About Me:

I marshal the middle between Mathers and McLuhan. I’m an aging BMX and skateboarding zine kid. That’s where I learned to turn events and interviews into pages with staples. I have since written about music, media, and culture for everything from self-published zines and personal blogs to national magazines and academic journals. I hold a Ph.D. in Communication Studies from the University of Texas at Austin. As a child, I solved the Rubik’s Cube competitively.

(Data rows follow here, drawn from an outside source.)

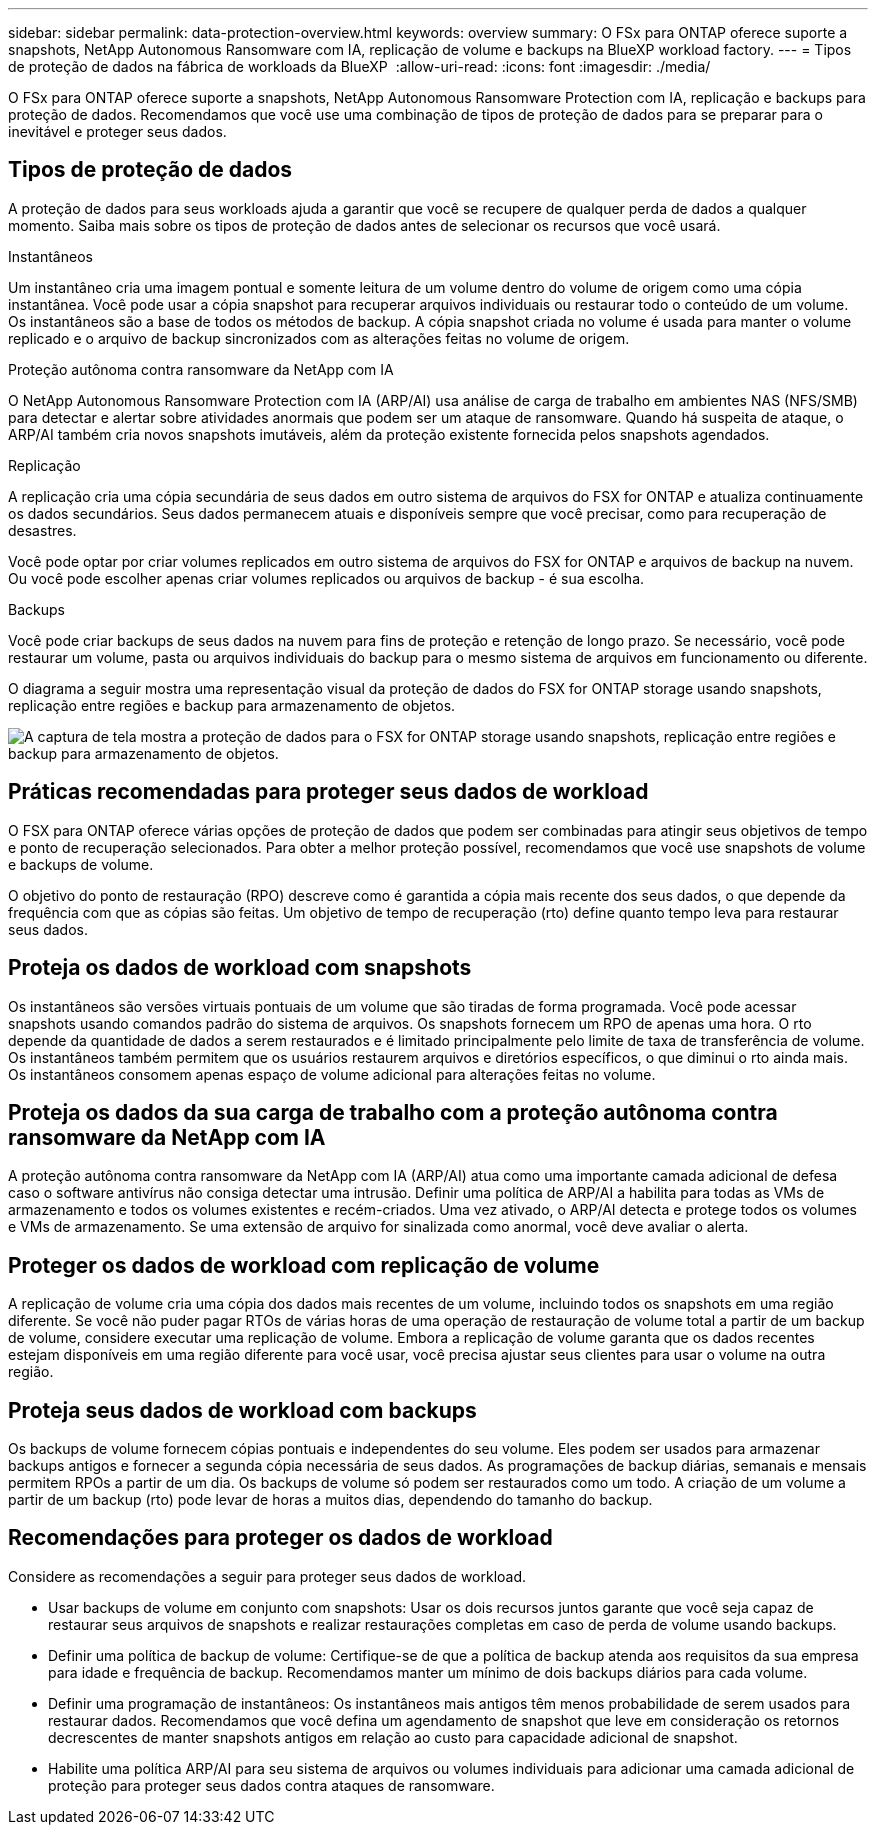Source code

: ---
sidebar: sidebar 
permalink: data-protection-overview.html 
keywords: overview 
summary: O FSx para ONTAP oferece suporte a snapshots, NetApp Autonomous Ransomware com IA, replicação de volume e backups na BlueXP workload factory. 
---
= Tipos de proteção de dados na fábrica de workloads da BlueXP 
:allow-uri-read: 
:icons: font
:imagesdir: ./media/


[role="lead"]
O FSx para ONTAP oferece suporte a snapshots, NetApp Autonomous Ransomware Protection com IA, replicação e backups para proteção de dados.  Recomendamos que você use uma combinação de tipos de proteção de dados para se preparar para o inevitável e proteger seus dados.



== Tipos de proteção de dados

A proteção de dados para seus workloads ajuda a garantir que você se recupere de qualquer perda de dados a qualquer momento. Saiba mais sobre os tipos de proteção de dados antes de selecionar os recursos que você usará.

.Instantâneos
Um instantâneo cria uma imagem pontual e somente leitura de um volume dentro do volume de origem como uma cópia instantânea. Você pode usar a cópia snapshot para recuperar arquivos individuais ou restaurar todo o conteúdo de um volume. Os instantâneos são a base de todos os métodos de backup. A cópia snapshot criada no volume é usada para manter o volume replicado e o arquivo de backup sincronizados com as alterações feitas no volume de origem.

.Proteção autônoma contra ransomware da NetApp com IA
O NetApp Autonomous Ransomware Protection com IA (ARP/AI) usa análise de carga de trabalho em ambientes NAS (NFS/SMB) para detectar e alertar sobre atividades anormais que podem ser um ataque de ransomware.  Quando há suspeita de ataque, o ARP/AI também cria novos snapshots imutáveis, além da proteção existente fornecida pelos snapshots agendados.

.Replicação
A replicação cria uma cópia secundária de seus dados em outro sistema de arquivos do FSX for ONTAP e atualiza continuamente os dados secundários. Seus dados permanecem atuais e disponíveis sempre que você precisar, como para recuperação de desastres.

Você pode optar por criar volumes replicados em outro sistema de arquivos do FSX for ONTAP e arquivos de backup na nuvem. Ou você pode escolher apenas criar volumes replicados ou arquivos de backup - é sua escolha.

.Backups
Você pode criar backups de seus dados na nuvem para fins de proteção e retenção de longo prazo. Se necessário, você pode restaurar um volume, pasta ou arquivos individuais do backup para o mesmo sistema de arquivos em funcionamento ou diferente.

O diagrama a seguir mostra uma representação visual da proteção de dados do FSX for ONTAP storage usando snapshots, replicação entre regiões e backup para armazenamento de objetos.

image:diagram-fsx-data-protection.png["A captura de tela mostra a proteção de dados para o FSX for ONTAP storage usando snapshots, replicação entre regiões e backup para armazenamento de objetos."]



== Práticas recomendadas para proteger seus dados de workload

O FSX para ONTAP oferece várias opções de proteção de dados que podem ser combinadas para atingir seus objetivos de tempo e ponto de recuperação selecionados. Para obter a melhor proteção possível, recomendamos que você use snapshots de volume e backups de volume.

O objetivo do ponto de restauração (RPO) descreve como é garantida a cópia mais recente dos seus dados, o que depende da frequência com que as cópias são feitas. Um objetivo de tempo de recuperação (rto) define quanto tempo leva para restaurar seus dados.



== Proteja os dados de workload com snapshots

Os instantâneos são versões virtuais pontuais de um volume que são tiradas de forma programada. Você pode acessar snapshots usando comandos padrão do sistema de arquivos. Os snapshots fornecem um RPO de apenas uma hora. O rto depende da quantidade de dados a serem restaurados e é limitado principalmente pelo limite de taxa de transferência de volume. Os instantâneos também permitem que os usuários restaurem arquivos e diretórios específicos, o que diminui o rto ainda mais. Os instantâneos consomem apenas espaço de volume adicional para alterações feitas no volume.



== Proteja os dados da sua carga de trabalho com a proteção autônoma contra ransomware da NetApp com IA

A proteção autônoma contra ransomware da NetApp com IA (ARP/AI) atua como uma importante camada adicional de defesa caso o software antivírus não consiga detectar uma intrusão.  Definir uma política de ARP/AI a habilita para todas as VMs de armazenamento e todos os volumes existentes e recém-criados.  Uma vez ativado, o ARP/AI detecta e protege todos os volumes e VMs de armazenamento.  Se uma extensão de arquivo for sinalizada como anormal, você deve avaliar o alerta.



== Proteger os dados de workload com replicação de volume

A replicação de volume cria uma cópia dos dados mais recentes de um volume, incluindo todos os snapshots em uma região diferente. Se você não puder pagar RTOs de várias horas de uma operação de restauração de volume total a partir de um backup de volume, considere executar uma replicação de volume. Embora a replicação de volume garanta que os dados recentes estejam disponíveis em uma região diferente para você usar, você precisa ajustar seus clientes para usar o volume na outra região.



== Proteja seus dados de workload com backups

Os backups de volume fornecem cópias pontuais e independentes do seu volume. Eles podem ser usados para armazenar backups antigos e fornecer a segunda cópia necessária de seus dados. As programações de backup diárias, semanais e mensais permitem RPOs a partir de um dia. Os backups de volume só podem ser restaurados como um todo. A criação de um volume a partir de um backup (rto) pode levar de horas a muitos dias, dependendo do tamanho do backup.



== Recomendações para proteger os dados de workload

Considere as recomendações a seguir para proteger seus dados de workload.

* Usar backups de volume em conjunto com snapshots: Usar os dois recursos juntos garante que você seja capaz de restaurar seus arquivos de snapshots e realizar restaurações completas em caso de perda de volume usando backups.
* Definir uma política de backup de volume: Certifique-se de que a política de backup atenda aos requisitos da sua empresa para idade e frequência de backup. Recomendamos manter um mínimo de dois backups diários para cada volume.
* Definir uma programação de instantâneos: Os instantâneos mais antigos têm menos probabilidade de serem usados para restaurar dados. Recomendamos que você defina um agendamento de snapshot que leve em consideração os retornos decrescentes de manter snapshots antigos em relação ao custo para capacidade adicional de snapshot.
* Habilite uma política ARP/AI para seu sistema de arquivos ou volumes individuais para adicionar uma camada adicional de proteção para proteger seus dados contra ataques de ransomware.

Deeper background: After over ten years of making photo-copied zines (e.g., The Unexplained and Front Wheel Drive), I registered frontwheeldrive.com in 1997. A few false starts later, it evolved into an archive of interviews and reviews that explored the peaks of theory and technology and the depths of the cultural underground. Scott McCloud described the site as “nicely designed and packed with ideas (a rarity on both counts),” and Mark Dery called it “brutally cool.” With this site, I established myself as what Disinformation called, “One of the Internet’s leading interviewers of subculture and new-science icons.” Though frontwheeldrive.com ceased operations in late 2007, the best of its content is archived in my first book, Follow for Now: Interviews with Friends and Heroes.

Prior to graduate work, I spent over twenty years working as a writer, editor, and designer both on- and off-line. I have written about music, media, and culture for everything from glossy national magazines and regional weeklies to hometown newspapers and homegrown ‘zines, and I have written, edited, designed, and consulted for such diverse organizations as Microsoft, Nike, The MIT Press, WIRED, MSN Music, bOING-bOING, the Henry Ford Magazine, Explorations in Media Ecology, Human Recreational Services, ESPN, The Journal of Hip-Hop Studies, DIG BMX Magazine, X-Games, SLAP Skateboard Magazine, Fallen Footwear, Vulture, Ride BMX Magazine, Xbox, and Zero Skateboards. I have also guest lectured at several universities, as well as spoken at events like SXSW, SF MusicTech Summit, and Geekend.